Tasya berbisik ditelinga Ayana,"Awas jatuh cinta, hahah."

"Gak lucuu Tasya, woy!! Tungguin gue," Ayana sedikit berteriak saat Tasya berlari meninggalkannya.

Entah apa yang akan Daffi lakukan pada Ayana setelah mendengar hinaannya tadi. Ayana sendiri tidak lagi punya keberanian menatap bosnya setelah apa yang ia lakukan.

Ingin rasanya gue ngilang dari muka bumi ini, pikir Ayana dengan cemas.

"Ayana.."

"Iya Bu, ada apa?"

"Kamu diminta keruangan pak Daffi sekarang!"

"Sa-saya Bu? Sekarang?" Ayana menjadi gugup saat sekertaris Daffi bernama Nadin meminta ia keruangan Ceo.

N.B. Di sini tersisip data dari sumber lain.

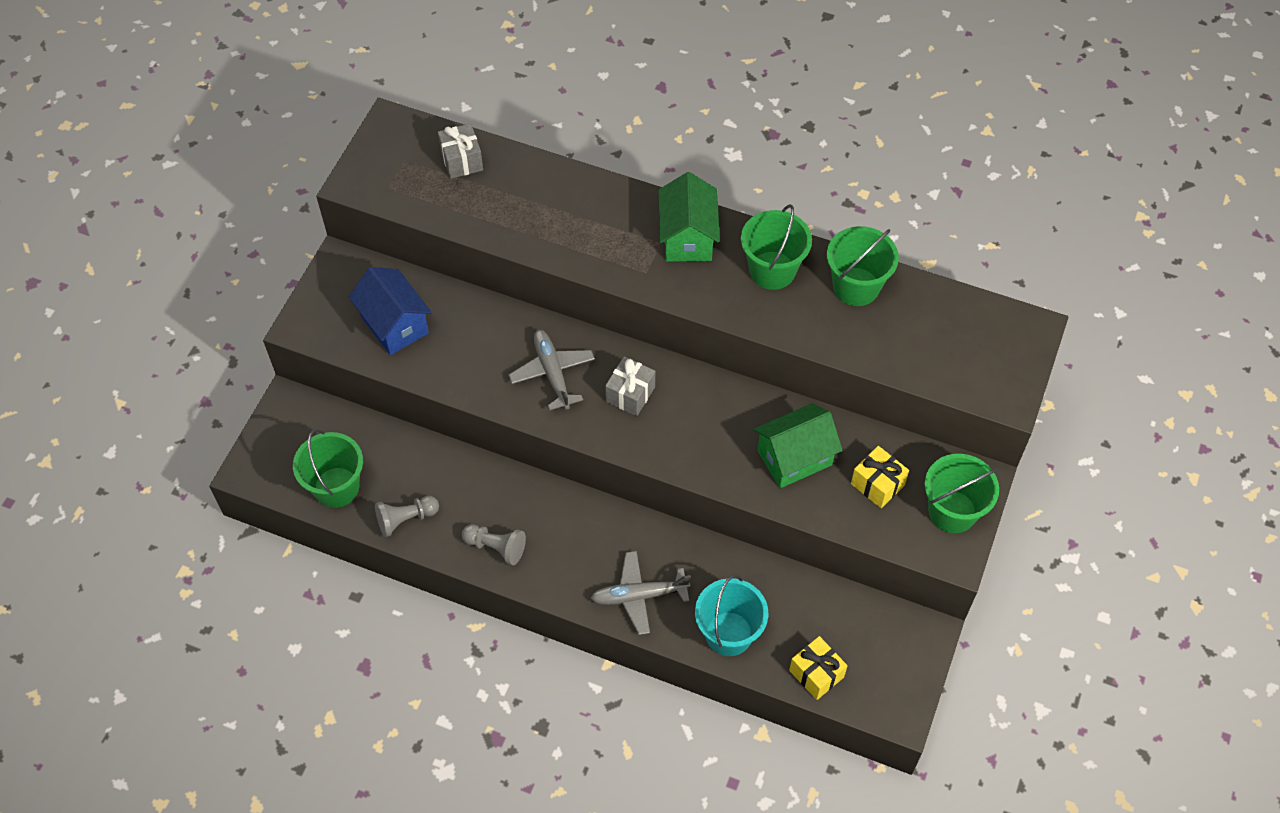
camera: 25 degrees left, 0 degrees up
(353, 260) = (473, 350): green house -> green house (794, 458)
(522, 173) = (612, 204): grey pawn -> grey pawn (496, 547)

"Iya Ayana, sekarang!" Sekertaris Daffi mendadak gemas dengan Ayana yang bertingkah gugup itu, entah apa yang terjadi pada dirinya. Setelah mengatakan perintah dari atasannya, ia pun pergi.

"Sya, gimana dong? Si kulkas kira-kira mau ngapain gue ya?" Harap-harap cemas, perasaan Ayana bercampur aduk antara takut dan juga malu.

"Beraninya kamu menghina saya, sekarang kamu saya pecat!!"

"Tidakk..!"

Ayana berteriak hingga semua karyawan disana menolehnya. Ayana membayangkan kejadian di ruangan Daffi dan dia memecatnya. Kecemasannya semakin menjadi, keringat dingin mulai membasahi dahi dan tangan Ayana.

"Aya apa-apaan sih lo, budeg ni kuping gue," Tasya memijat pelan telinganya.

"Tolongin gue Sya, gue gak mau dipecat. Lagian tu kulkas kenapa gak diabaikan aja sih omongan gue. Tapikan apa yang gue omongin itu bener, dia itu manusia kadisokul," cerocos Ayana.

"Kadisokul apaan?"

"Kaku, dingin, sombong tapi sok cool."

"Saran gue, mending lo ngaku salah terus minta maaf deh. Siapa taukan pak Daffi luluh terus gak mecat lo,"

Bak mendapat lampu kuning, Ayana mengangguk dengan tersenyum memikirkan kembali ucapan Tasya yang menurutnya cukup cemerlang untuk meluluhkan seseorang.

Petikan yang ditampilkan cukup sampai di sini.